After that, the principal gave a speech, in which he seemed to basically give a list of all the significant world events that happened in the last 3 years. (He is not known for his great speech-giving abilities.) Then there was a speech by some random dignitary from the bunch that had filed in at the beginning. No one ever told me who they were. Then a representative from the remaining student body gave a speech, and then the graduate representative gave one. Then they sang the school song and something else, maybe the national anthem, and then I went to stand outside in the freezing cold and applaud as all the students left again.

An interesting thing was the reaction of the students to the return of the substitute teacher who had been filling in for the teacher who was out on maternity leave. The substitute, who was at Mukaiyama for the first 5 months I was here, graduated from Mukaiyama as well, and was treated by many of the third year girls as a sempai, which is kind of like, um, an upper classman at military school or something. Your superior and friend, in general terms. Anyhow, she was like a returning celebrity. The rumor is that she’s going to come back in the new semester and take the place of the part-time English teacher, which would be good, because I don’t like him that much.

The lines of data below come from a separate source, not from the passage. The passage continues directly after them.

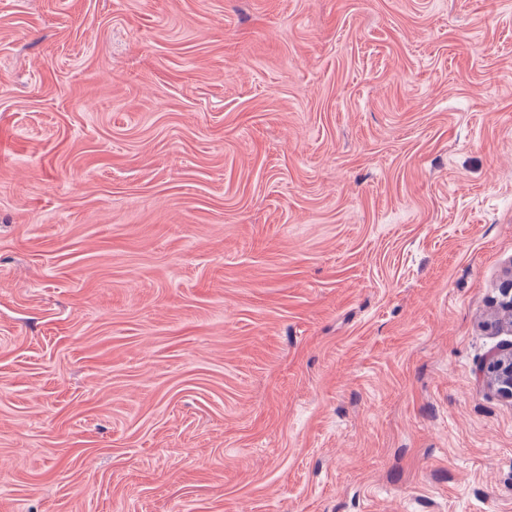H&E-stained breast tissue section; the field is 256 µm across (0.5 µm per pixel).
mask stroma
Listing matches in <instances>:
<instances>
[{"label": "stroma", "mask_w": 512, "mask_h": 512, "mask_svg": "<svg viewBox=\"0 0 512 512\" xmlns=\"http://www.w3.org/2000/svg\"><path fill=\"white\" fill-rule=\"evenodd\" d=\"M512 0H0V512H512ZM488 384L502 397L512 399V344L490 353L482 366Z\"/></svg>", "instance_id": "stroma-1"}]
</instances>
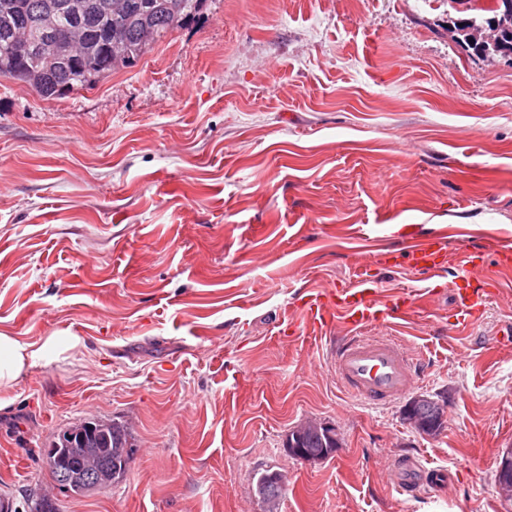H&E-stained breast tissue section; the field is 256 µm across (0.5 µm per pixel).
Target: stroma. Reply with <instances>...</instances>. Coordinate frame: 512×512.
Returning a JSON list of instances; mask_svg holds the SVG:
<instances>
[{
    "instance_id": "obj_1",
    "label": "stroma",
    "mask_w": 512,
    "mask_h": 512,
    "mask_svg": "<svg viewBox=\"0 0 512 512\" xmlns=\"http://www.w3.org/2000/svg\"><path fill=\"white\" fill-rule=\"evenodd\" d=\"M455 0H207L202 17L94 88L45 100L0 77V330L76 336L0 390V499L29 512H512L496 467L512 449V57H481L451 26ZM439 234L451 260L483 253L499 292L455 330L447 277L409 263ZM383 297L438 288L369 328L445 395L441 433L405 399L346 392L335 324L314 332L301 293L364 265ZM83 418L128 424L122 481L59 489L44 462ZM335 428L327 458L285 446ZM404 458L445 470L410 499ZM282 475L277 472L262 474L256 482L257 494L267 503L280 500L283 490Z\"/></svg>"
}]
</instances>
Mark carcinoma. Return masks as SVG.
<instances>
[{
  "label": "carcinoma",
  "mask_w": 512,
  "mask_h": 512,
  "mask_svg": "<svg viewBox=\"0 0 512 512\" xmlns=\"http://www.w3.org/2000/svg\"><path fill=\"white\" fill-rule=\"evenodd\" d=\"M71 0H0V77L20 81L45 99L62 98L79 89H88L112 70L131 66L152 45L177 29L196 20L207 0H77L82 9L75 14ZM469 5L471 16L454 22L458 40L480 56H512V19L499 27L493 42L474 40L473 30L489 18H501L500 0H459ZM51 11L58 16L56 30L71 34L73 52L64 59L20 57L10 38L28 34L33 41L49 38L37 23V14ZM408 419L428 434L445 426L444 410L431 398L414 400L407 408ZM132 435L122 424L109 423L82 427L60 434L48 450L55 458L48 466L53 481L63 487L64 478L74 467L97 457L110 473L108 489L123 478L132 454ZM287 448L302 459L328 456L337 448L336 434L329 428L304 426L291 432ZM283 478L277 472L265 473L256 482L257 494L267 503L282 496Z\"/></svg>",
  "instance_id": "carcinoma-1"
}]
</instances>
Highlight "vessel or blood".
Masks as SVG:
<instances>
[{
  "instance_id": "vessel-or-blood-1",
  "label": "vessel or blood",
  "mask_w": 512,
  "mask_h": 512,
  "mask_svg": "<svg viewBox=\"0 0 512 512\" xmlns=\"http://www.w3.org/2000/svg\"><path fill=\"white\" fill-rule=\"evenodd\" d=\"M410 259L421 272L432 274L445 269L447 255L439 238L431 237L414 245ZM472 252L460 260L449 288L456 311L455 324L467 327L485 309L491 297L492 283L471 276L470 267L480 261ZM381 282L371 267H364L344 288L306 290L300 308L309 324L323 330L339 322L350 330L349 336L336 343V374L342 386L369 405H379L400 398L414 386L419 369L402 348L385 336H361L362 328L372 325L387 312H405L417 297L404 293L384 301ZM402 493L415 496L428 480L441 477V470L420 468L415 463L399 466Z\"/></svg>"
}]
</instances>
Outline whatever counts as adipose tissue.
Returning a JSON list of instances; mask_svg holds the SVG:
<instances>
[{"label": "adipose tissue", "mask_w": 512, "mask_h": 512, "mask_svg": "<svg viewBox=\"0 0 512 512\" xmlns=\"http://www.w3.org/2000/svg\"><path fill=\"white\" fill-rule=\"evenodd\" d=\"M80 347L78 337H46L40 344H24L0 331V390L10 389L27 371L44 361L69 359Z\"/></svg>", "instance_id": "ef3b65f1"}]
</instances>
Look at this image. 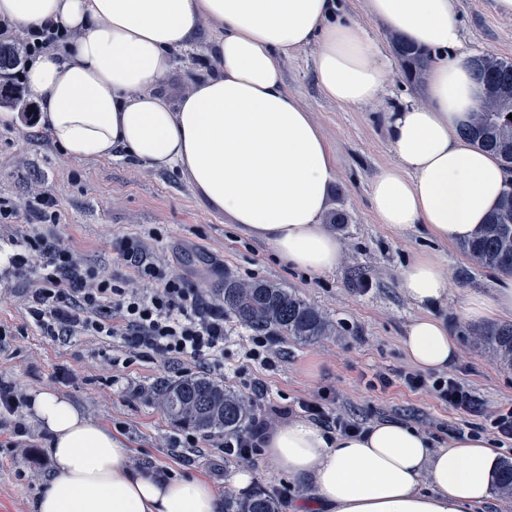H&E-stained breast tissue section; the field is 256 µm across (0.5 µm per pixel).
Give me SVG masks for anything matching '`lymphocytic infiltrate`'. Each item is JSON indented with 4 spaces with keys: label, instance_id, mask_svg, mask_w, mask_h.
Returning a JSON list of instances; mask_svg holds the SVG:
<instances>
[{
    "label": "lymphocytic infiltrate",
    "instance_id": "obj_1",
    "mask_svg": "<svg viewBox=\"0 0 512 512\" xmlns=\"http://www.w3.org/2000/svg\"><path fill=\"white\" fill-rule=\"evenodd\" d=\"M29 223L56 224L60 213L54 199L43 195L26 206L0 198V223L18 217ZM14 250L0 263V287L22 288L31 328L52 340L97 336L118 347L120 357L112 365L130 367L156 358L176 365L179 374L224 367L228 341L223 305L183 277L165 273L160 261L144 244L133 238L115 240L113 248L131 267V279L117 281L85 265L75 250L60 238L39 232L14 242ZM407 387L426 388L442 403L487 416L489 429L499 441H512V407L488 413L483 403L452 376L426 379L418 373L403 375ZM247 400L253 409L247 429L221 434L210 445L241 461L260 452L276 420L292 409L268 396L262 381L250 383ZM29 404L11 382L0 379V412L14 418L11 437L5 445L26 453L23 409ZM306 416L331 434H349L362 429L359 420L336 412L328 398L300 402Z\"/></svg>",
    "mask_w": 512,
    "mask_h": 512
}]
</instances>
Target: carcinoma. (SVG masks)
I'll use <instances>...</instances> for the list:
<instances>
[{
    "mask_svg": "<svg viewBox=\"0 0 512 512\" xmlns=\"http://www.w3.org/2000/svg\"><path fill=\"white\" fill-rule=\"evenodd\" d=\"M398 54L411 72L420 71L427 64V56L407 43L399 44ZM474 76L484 82L512 85V62L492 56L476 57ZM510 114L512 101L504 104L500 112L478 113L462 128V135L512 170ZM462 249L483 267L512 274V183L488 223ZM221 293L224 311L234 314L242 325L258 335L273 332L311 341L331 331L323 312L276 284L242 283L227 277ZM477 335L499 364L512 367V324L486 326ZM157 395L174 424L202 433L235 431L247 418L244 404L207 377L165 382L159 385ZM497 487L501 493L512 495V461L502 463ZM224 512H278V505L259 492L244 502L225 500Z\"/></svg>",
    "mask_w": 512,
    "mask_h": 512,
    "instance_id": "1",
    "label": "carcinoma"
}]
</instances>
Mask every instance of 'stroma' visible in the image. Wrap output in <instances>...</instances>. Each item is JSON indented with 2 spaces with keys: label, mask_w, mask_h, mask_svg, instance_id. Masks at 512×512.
Masks as SVG:
<instances>
[{
  "label": "stroma",
  "mask_w": 512,
  "mask_h": 512,
  "mask_svg": "<svg viewBox=\"0 0 512 512\" xmlns=\"http://www.w3.org/2000/svg\"><path fill=\"white\" fill-rule=\"evenodd\" d=\"M456 11L467 51L512 61V18L498 14L494 0H457ZM218 32V23L202 22L189 46L176 54L162 82L170 100L180 99L204 75L203 62ZM316 50L312 44L281 54L278 62L288 92L311 111L337 159V179L323 221L341 244V259L329 273L288 268L270 246L232 224L181 170H154L123 156L71 162L43 126H28L17 112L0 124V197L21 206L41 194L53 197L61 221L44 225V232L55 234L87 265L118 281L129 278L132 270L111 243L131 237L144 241L166 272L214 299L228 276L294 291L326 313L337 332L311 343L277 337L270 365L246 368L240 352L250 331L229 320L224 371L215 374V381L239 396L251 380H262L270 397L288 406L327 393L338 412L371 423L400 420L444 447L453 432L483 426L485 419L442 404L429 389L411 390L401 383V373L413 369L401 338L418 314L400 288L401 268L423 250L435 248L447 258L453 288L433 313L458 338L451 375L483 402L486 412L512 405V369L491 358L475 325L461 320L460 310L469 291L490 292L499 274L481 267L460 245L436 243L423 227L393 232L377 223L371 211L370 184L393 159L385 114L401 103L424 99V75L409 76L401 61H394L387 89L375 105L342 107L327 99L316 82ZM25 308L22 290H0V326L9 332L0 343V378L29 396L54 390L93 420L121 427L131 461L181 477L207 478L220 497L242 500L232 481L240 461L211 449L200 453L187 448L182 457L171 455L168 442L183 430L168 418L156 387L175 380L172 365L157 359L112 368L114 351L108 344L93 336L69 342L39 336L27 324ZM377 373L390 379L389 388H369ZM26 425L28 457H13L0 447V512H34L50 475L47 436L34 419ZM248 467L254 474L253 491L278 499L279 512H290L302 486L288 476L269 474L262 455H254Z\"/></svg>",
  "instance_id": "obj_1"
}]
</instances>
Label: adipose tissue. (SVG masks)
Listing matches in <instances>:
<instances>
[{"label":"adipose tissue","mask_w":512,"mask_h":512,"mask_svg":"<svg viewBox=\"0 0 512 512\" xmlns=\"http://www.w3.org/2000/svg\"><path fill=\"white\" fill-rule=\"evenodd\" d=\"M368 15L431 53L423 102L387 113L394 160L370 185L379 223L424 226L442 243L470 240L496 210L512 171L459 133L485 104L461 47L456 0H366ZM221 28L212 72L178 102L161 91L176 51L202 18ZM21 30L68 32L61 49L36 55L26 84L53 142L73 162L124 154L180 168L248 236L298 270L324 274L340 244L322 216L336 160L311 112L285 87L280 54L316 45L315 77L336 104L363 107L383 92L389 59L338 0H0ZM453 283L441 253L415 254L400 287L421 314L402 348L421 370L450 369L458 341L430 313ZM460 315L512 316V278L470 293ZM30 411L47 434L51 478L35 512H221L213 485L135 468L125 439L49 389ZM502 445L464 434L435 447L400 421L332 435L295 418L270 433L264 462L306 486L292 512H485Z\"/></svg>","instance_id":"ef3b65f1"}]
</instances>
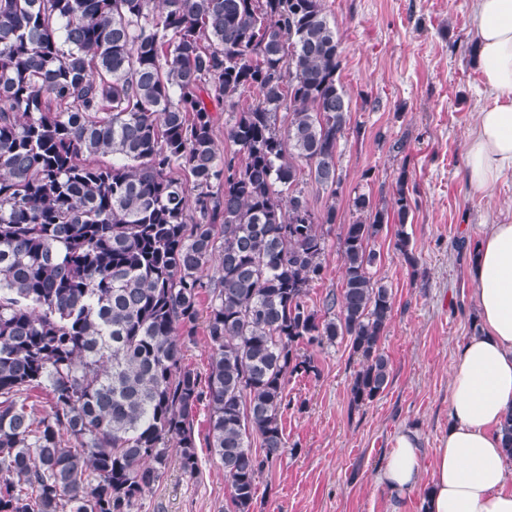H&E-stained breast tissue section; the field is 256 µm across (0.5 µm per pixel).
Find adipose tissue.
<instances>
[{
  "mask_svg": "<svg viewBox=\"0 0 512 512\" xmlns=\"http://www.w3.org/2000/svg\"><path fill=\"white\" fill-rule=\"evenodd\" d=\"M475 62L489 103L467 135L470 184L486 192L512 177V0H474ZM480 330L458 351L448 433L423 485L420 436L402 428L375 477L389 512L423 490V512H512V460L498 428L512 412V223L487 224L471 268Z\"/></svg>",
  "mask_w": 512,
  "mask_h": 512,
  "instance_id": "1",
  "label": "adipose tissue"
}]
</instances>
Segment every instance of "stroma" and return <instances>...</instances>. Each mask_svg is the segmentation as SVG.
<instances>
[{
	"label": "stroma",
	"mask_w": 512,
	"mask_h": 512,
	"mask_svg": "<svg viewBox=\"0 0 512 512\" xmlns=\"http://www.w3.org/2000/svg\"><path fill=\"white\" fill-rule=\"evenodd\" d=\"M343 45L341 80L352 101L339 168L343 197L390 201L399 172L419 202L406 225L415 264L385 234L376 276L394 295L381 349L385 392L350 407L359 368L347 342L316 351L313 374L291 379L282 416L287 451L259 479L255 512H387L374 481L401 428L418 429L425 464L448 430L459 345L477 332L468 276L482 225L512 222V180L482 193L466 182L468 127L488 95L475 66L473 0H327ZM201 470L170 466L138 512H228L222 469L195 420Z\"/></svg>",
	"instance_id": "stroma-1"
}]
</instances>
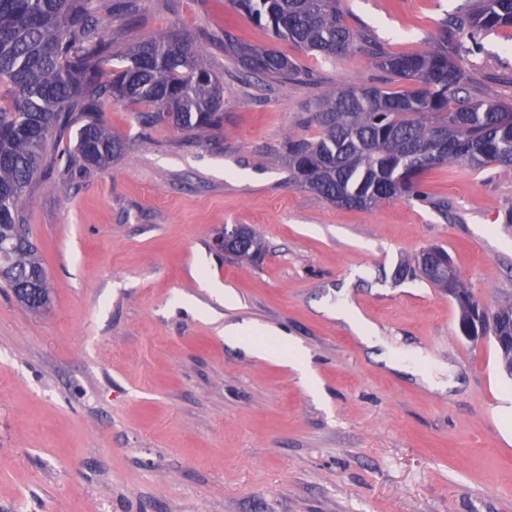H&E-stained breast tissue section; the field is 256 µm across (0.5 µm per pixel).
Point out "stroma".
Masks as SVG:
<instances>
[{"instance_id": "obj_1", "label": "stroma", "mask_w": 512, "mask_h": 512, "mask_svg": "<svg viewBox=\"0 0 512 512\" xmlns=\"http://www.w3.org/2000/svg\"><path fill=\"white\" fill-rule=\"evenodd\" d=\"M460 2L339 7L383 50L424 53ZM97 4L115 54L193 40L224 122L145 127L109 103L122 150L106 169L60 158L32 184L52 302L0 288V512H512V376L493 340L461 337L447 293L395 275L440 246L489 309L512 304V169L456 163L426 175L428 201L333 205L289 183L281 148L317 136L305 117L327 94L382 80L369 52L306 53L229 0ZM228 33L300 75H247ZM482 43L459 61L464 94L512 106V28ZM227 225L252 228L262 257L215 253ZM344 301L377 345L337 317Z\"/></svg>"}]
</instances>
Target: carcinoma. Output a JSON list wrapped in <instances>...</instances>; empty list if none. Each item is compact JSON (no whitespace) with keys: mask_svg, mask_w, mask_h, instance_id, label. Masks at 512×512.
Wrapping results in <instances>:
<instances>
[{"mask_svg":"<svg viewBox=\"0 0 512 512\" xmlns=\"http://www.w3.org/2000/svg\"><path fill=\"white\" fill-rule=\"evenodd\" d=\"M233 8L285 40L322 58L349 52L355 40L338 0H230ZM512 28V0H465L427 53H387L369 43L376 67L403 84L374 83L325 96L306 122L312 139L288 137L290 180L341 207L370 208L398 196L428 200L425 174L451 163L512 168V110L494 100L462 99L457 60L482 48V36ZM224 52L247 73L283 82L299 74L288 54L224 34ZM141 106L148 125L191 131L220 125L223 86L191 41L179 34L144 40L118 58L104 36L94 0H0V282L30 308L50 303L46 273L22 218L33 182L54 168L51 146L76 121L82 166L106 167L121 144L101 123L107 101ZM259 236L236 228L229 253L251 258ZM414 274L453 290L465 321L474 295L455 273L445 278L416 259ZM500 336L512 334V305L495 311Z\"/></svg>","mask_w":512,"mask_h":512,"instance_id":"1","label":"carcinoma"}]
</instances>
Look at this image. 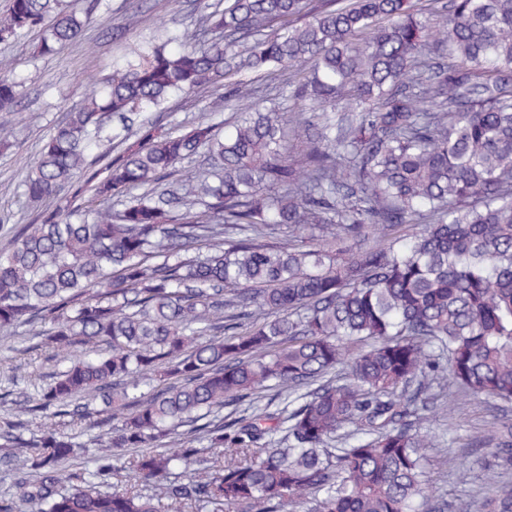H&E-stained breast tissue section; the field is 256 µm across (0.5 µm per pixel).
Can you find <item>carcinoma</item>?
Wrapping results in <instances>:
<instances>
[{"label": "carcinoma", "mask_w": 512, "mask_h": 512, "mask_svg": "<svg viewBox=\"0 0 512 512\" xmlns=\"http://www.w3.org/2000/svg\"><path fill=\"white\" fill-rule=\"evenodd\" d=\"M61 2L10 0L0 40L51 16L39 50L58 53L100 6ZM179 42L131 46L23 181L60 204L0 252V328L43 323L61 365L0 428L15 472L0 512H437L422 427L437 361L462 394L512 401V0H222ZM272 74L300 111L253 101L244 76ZM227 87L222 137L206 116L148 118ZM20 94L0 76L1 130ZM290 126L317 129L298 164ZM202 150V174L163 184ZM281 227L288 242L265 241ZM33 412L51 423L28 435ZM68 417L102 434L80 443ZM480 441L512 465L511 427ZM123 448L145 449L130 473L151 494L109 487ZM78 449L94 469H66ZM489 505L512 512V490Z\"/></svg>", "instance_id": "1"}]
</instances>
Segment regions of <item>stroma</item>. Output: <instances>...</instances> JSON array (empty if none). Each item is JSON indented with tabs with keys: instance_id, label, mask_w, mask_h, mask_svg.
Wrapping results in <instances>:
<instances>
[{
	"instance_id": "1",
	"label": "stroma",
	"mask_w": 512,
	"mask_h": 512,
	"mask_svg": "<svg viewBox=\"0 0 512 512\" xmlns=\"http://www.w3.org/2000/svg\"><path fill=\"white\" fill-rule=\"evenodd\" d=\"M182 12H174L169 0H101L81 38L53 55L37 54L40 32L0 41V66L8 65L22 82V96L12 127L0 133L9 149H0V251L15 227L30 223L36 208L27 205L22 180L39 156L52 128L65 121L68 112L82 106L95 80L107 77L126 60L129 45L161 44L180 35L195 20L193 0H184ZM133 29H126L128 18ZM216 94L201 91L191 99L173 95L161 122L180 128L209 112ZM57 358L42 345L35 329L26 326L0 336V422L15 418L20 394H37L51 384ZM512 423V403L467 397L454 409L439 410L429 429L438 445L429 451L427 476L444 512H487L479 496L488 469L498 457L490 449L473 445L476 434ZM468 467L467 482L457 472Z\"/></svg>"
}]
</instances>
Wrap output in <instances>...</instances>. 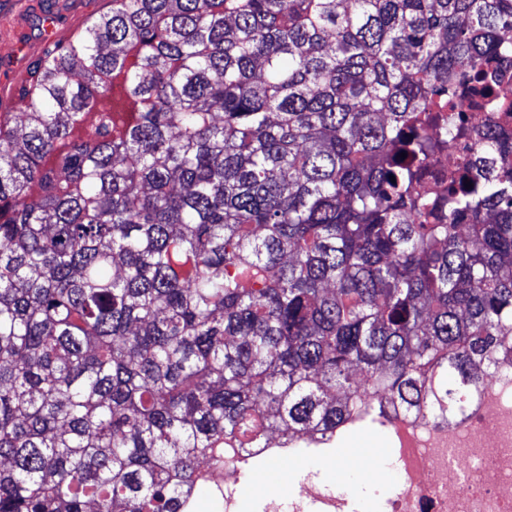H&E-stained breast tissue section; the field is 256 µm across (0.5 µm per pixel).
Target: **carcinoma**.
<instances>
[{"instance_id":"cac0c4a2","label":"carcinoma","mask_w":512,"mask_h":512,"mask_svg":"<svg viewBox=\"0 0 512 512\" xmlns=\"http://www.w3.org/2000/svg\"><path fill=\"white\" fill-rule=\"evenodd\" d=\"M509 66L512 0H112L48 44L0 113V512H181L224 437L366 391L466 417L512 350ZM473 150L470 142L457 141L447 153L439 156L431 166L430 182L437 184L444 173L448 174V167L463 165L470 160Z\"/></svg>"}]
</instances>
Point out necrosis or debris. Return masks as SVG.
Instances as JSON below:
<instances>
[{
    "instance_id": "1",
    "label": "necrosis or debris",
    "mask_w": 512,
    "mask_h": 512,
    "mask_svg": "<svg viewBox=\"0 0 512 512\" xmlns=\"http://www.w3.org/2000/svg\"><path fill=\"white\" fill-rule=\"evenodd\" d=\"M399 476L385 512H512V371L488 379L468 416L458 422L422 415L391 414L386 421ZM327 439L304 436L262 448H243L224 440L222 462H206L197 486L224 494V512H240V483L259 460L299 462L321 456ZM292 512L315 505L318 512H351L343 486L329 488L307 481Z\"/></svg>"
}]
</instances>
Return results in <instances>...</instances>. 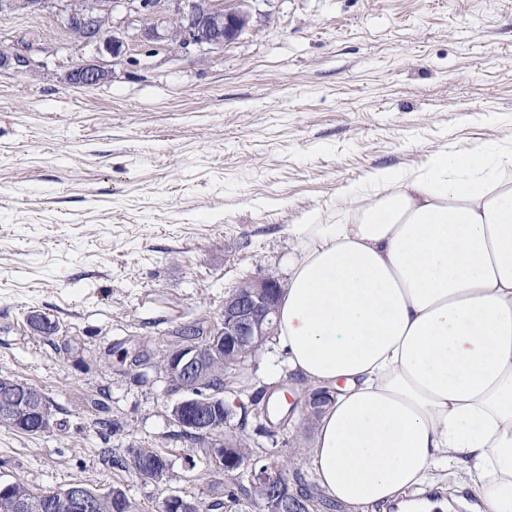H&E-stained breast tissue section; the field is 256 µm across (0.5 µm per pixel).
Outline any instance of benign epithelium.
I'll list each match as a JSON object with an SVG mask.
<instances>
[{
  "instance_id": "7a95c632",
  "label": "benign epithelium",
  "mask_w": 512,
  "mask_h": 512,
  "mask_svg": "<svg viewBox=\"0 0 512 512\" xmlns=\"http://www.w3.org/2000/svg\"><path fill=\"white\" fill-rule=\"evenodd\" d=\"M249 0H0V13L35 12L56 9L58 25L76 42L99 54L106 53L119 60L135 46L153 43L178 46L188 52L206 54L222 49L238 40L248 29ZM177 21L175 30L170 22ZM39 46L28 45L25 52L0 53V68L15 64L27 67L33 63L32 53ZM109 78L102 66L82 62L68 73V80L77 85H97ZM284 288L277 278L266 274L246 279L224 299V321L207 331L209 341L180 342L163 358L168 382L181 398L171 409V416L181 431L191 437L207 440L211 459L230 478L238 470L251 475V497L266 502L267 512H285L297 494L278 483L280 467L270 460L262 463L232 445L221 427L227 422L229 408L215 398L205 402L193 395L186 381L193 376L212 374L223 366L224 351L234 349L240 354L254 353L267 337L276 333V315ZM25 417V427L33 433L46 429L51 411L48 400L27 387L0 379V420L16 422ZM13 482L0 483V497L9 501L12 512H27L28 497L14 494ZM164 503L168 512H200L198 504L170 493ZM65 512H94L98 500L89 490L73 484L59 499Z\"/></svg>"
}]
</instances>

I really don’t understand the Japanese school year schedule. Even though we had the graduation ceremony, there’s still at least 2 weeks of school left to teach this semester. Then there’s the closing ceremony, and a week later, the leaving ceremony for the teachers who are getting transferred. When the new school year starts isn’t entirely clear to me, but I think it’s at the beginning of April. I suppose I’ll find out when it happens, as always.